Got it! Damn it Bob I wish I would have thought of that trick on the balancer!
Here is how I figured it out. First I brought the Number one piston to TDC, Measured out 1.45" on a strip of tape and then struggled for 30 minutes trying to affix that onto the balancer (I have thin fingers and still could barely reach it.) Once I got that mess figured out, I back-probed the cam sensor. Using a volt-meter, I then proceeded to curse and yell and spit all over the engine compartment before I gave up and just turned the sensor until the cam light came on. The damned Volt meter was all over the place and never showed 0 volts for more than a second. I probably need a better volt meter but I just tossed all that out.

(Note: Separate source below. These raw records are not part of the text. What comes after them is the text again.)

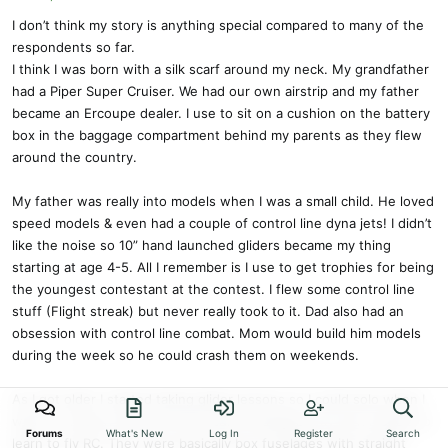
I don’t think my story is anything special compared to many of the
respondents so far.
I think I was born with a silk scarf around my neck. My grandfather
had a Piper Super Cruiser. We had our own airstrip and my father
became an Ercoupe dealer. I use to sit on a cushion on the battery
box in the baggage compartment behind my parents as they flew
around the country.
My father was really into models when I was a small child. He loved
speed models & even had a couple of control line dyna jets! I didn’t
like the noise so 10” hand launched gliders became my thing
starting at age 4-5. All I remember is I use to get trophies for being
the youngest contestant at the contest. I flew some control line
stuff (Flight streak) but never really took to it. Dad also had an
obsession with control line combat. Mom would build him models
during the week so he could crash them on weekends.
As I got older I started taking glider lessons so I could solo when I
was 14. I had an old Kraft brick radio & designed my own models to
Forums
What's New
Log In
Register
Search
learn to fly RC. They were basically box fuselages with straight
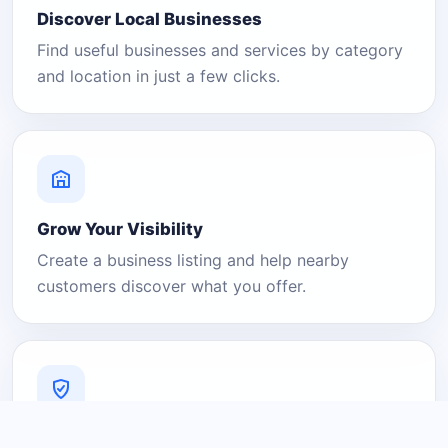
Discover Local Businesses
Find useful businesses and services by category
and location in just a few clicks.
Grow Your Visibility
Create a business listing and help nearby
customers discover what you offer.
A Platform You Can Trust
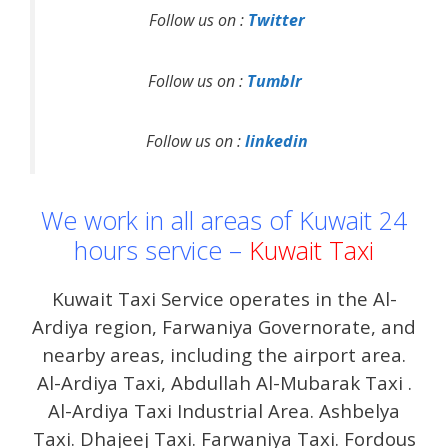
Follow us on :
Twitter
Follow us on :
Tumblr
Follow us on :
linkedin
We work in all areas of Kuwait 24
hours service –
Kuwait Taxi
Kuwait Taxi Service operates in the Al-
Ardiya region, Farwaniya Governorate, and
nearby areas, including the airport area.
Al-Ardiya Taxi, Abdullah Al-Mubarak Taxi .
Al-Ardiya Taxi Industrial Area. Ashbelya
Taxi. Dhajeej Taxi. Farwaniya Taxi. Fordous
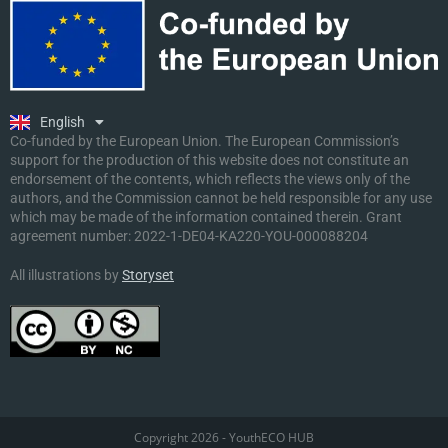
Ελληνικά
Deutsch
Polski
Slovenščina
English
Malti
Co-funded by the European Union. The European Commission’s
support for the production of this website does not constitute an
endorsement of the contents, which reflects the views only of the
authors, and the Commission cannot be held responsible for any use
which may be made of the information contained therein. Grant
agreement number:
2022-1-DE04-KA220-YOU-000088204
All illustrations by
Storyset
Copyright 2026 - YouthECO HUB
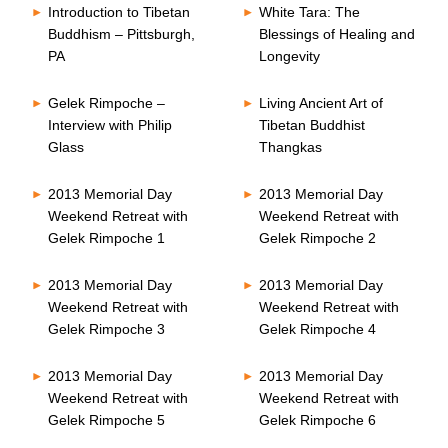
Introduction to Tibetan
White Tara: The
Buddhism – Pittsburgh,
Blessings of Healing and
PA
Longevity
Gelek Rimpoche –
Living Ancient Art of
Interview with Philip
Tibetan Buddhist
Glass
Thangkas
2013 Memorial Day
2013 Memorial Day
Weekend Retreat with
Weekend Retreat with
Gelek Rimpoche 1
Gelek Rimpoche 2
2013 Memorial Day
2013 Memorial Day
Weekend Retreat with
Weekend Retreat with
Gelek Rimpoche 3
Gelek Rimpoche 4
2013 Memorial Day
2013 Memorial Day
Weekend Retreat with
Weekend Retreat with
Gelek Rimpoche 5
Gelek Rimpoche 6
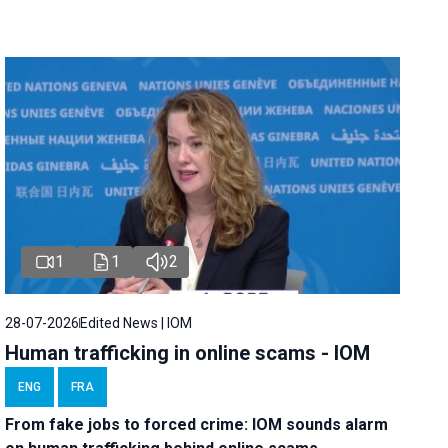
1
1
2
28-07-2026
Edited News | IOM
Human trafficking in online scams - IOM
ENG
FRA
From fake jobs to forced crime: IOM sounds alarm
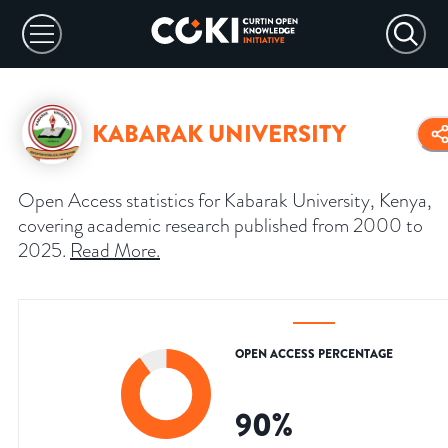
KABARAK UNIVERSITY
Open Access statistics for Kabarak University, Kenya,
covering academic research published from 2000 to
2025.
Read More
.
OPEN ACCESS PERCENTAGE
90
%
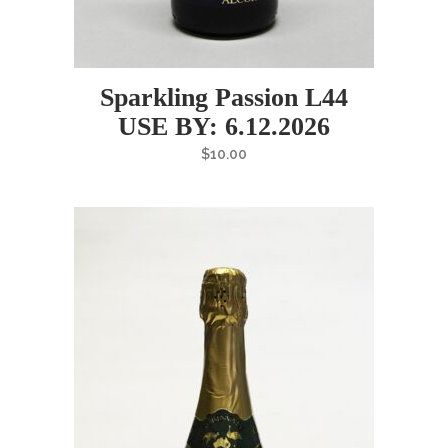
Sparkling Passion L44
USE BY: 6.12.2026
$
10.00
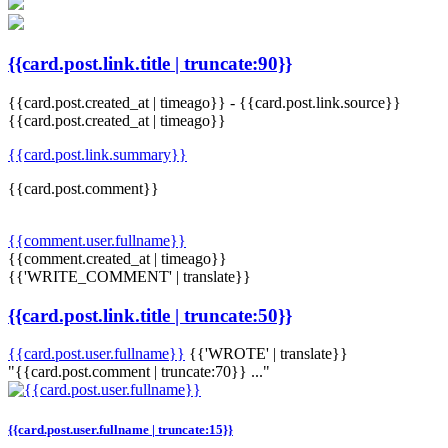
{{card.post.link.title | truncate:90}}
{{card.post.created_at | timeago}}
-
{{card.post.link.source}}
{{card.post.created_at | timeago}}
{{card.post.link.summary}}
{{card.post.comment}}
{{comment.user.fullname}}
{{comment.created_at | timeago}}
{{'WRITE_COMMENT' | translate}}
{{card.post.link.title | truncate:50}}
{{card.post.user.fullname}}
{{'WROTE' | translate}}
"{{card.post.comment | truncate:70}} ..."
{{card.post.user.fullname | truncate:15}}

At this point I had already spent forever trying every socket, wobble, flex, angled thing in my toolbox to loosen the cam sensor; Im not giving up now! So after adjusting the sensor with a guess and a wish I set the TR6 in cam phasing mode and turned the key. It fired right up! From there the sensor was only slightly off according to the tach. I adjusted until I got it right at 3k and tightened the sensor down. The sensor actually had a very much narrower margin than I had thought. I think the margin between the car starting and not starting was less than an 1/8 of a turn.

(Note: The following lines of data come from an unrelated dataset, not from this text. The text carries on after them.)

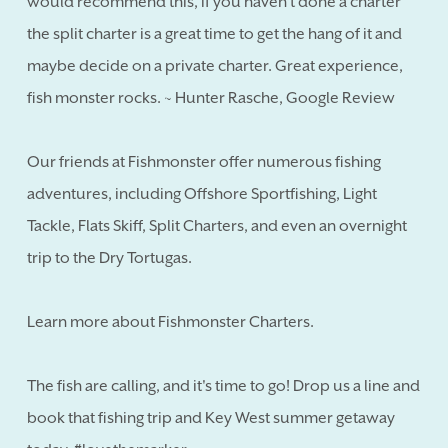
would recommend this, if you haven't done a charter
the split charter is a great time to get the hang of it and
maybe decide on a private charter. Great experience,
fish monster rocks. ~ Hunter Rasche, Google Review
Our friends at Fishmonster offer numerous fishing
adventures, including Offshore Sportfishing, Light
Tackle, Flats Skiff, Split Charters, and even an overnight
trip to the Dry Tortugas.
Learn more about Fishmonster Charters.
The fish are calling, and it's time to go! Drop us a line and
book that fishing trip and Key West summer getaway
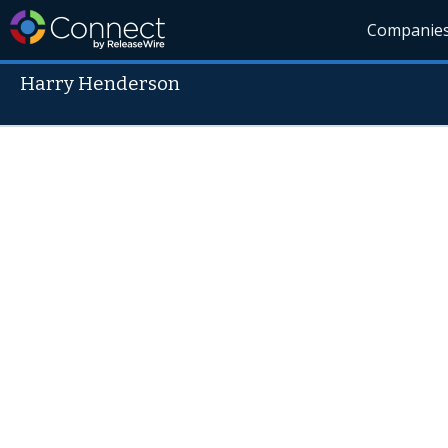
Companie
Harry Henderson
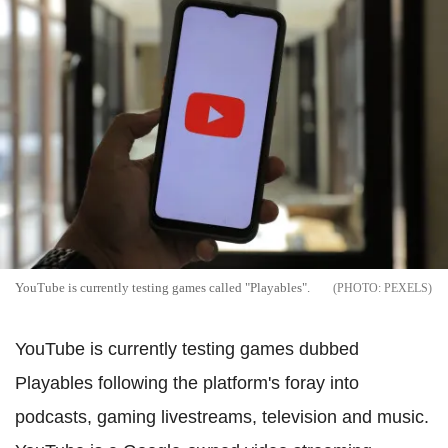
YouTube is currently testing games called "Playables".
PEXELS
YouTube is currently testing games dubbed
Playables following the platform's foray into
podcasts, gaming livestreams, television and music.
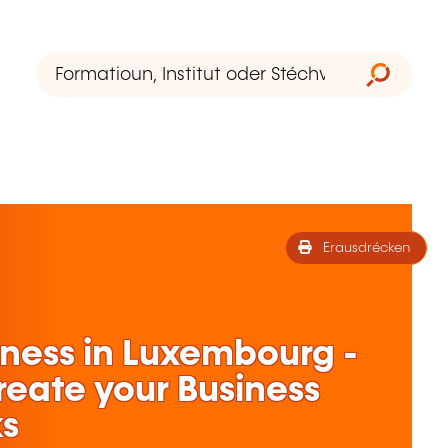
Erausdrécken
iness in Luxembourg -
Create your Business
ks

I was now way over my lunch break time but I drove the 2 miles to work and she ran great! Gave her one quick pull and man does this thing smooth out the powerband. Even Idling sounds better! Not sure yet if this will solve all those backfire issues I've been having but it definitely hasnt popped up any of the codes I'd been getting.
My one last question is about the cam phasing mode. When you turn the key to run without starting, the tach is supposed to settle on 3k. Mine settled at one "bar" above 3k which is either 3100 or 3200. I set the sensor according to that and it runs fine. Am I actually a little bit retarded right now and should set it down at 3k?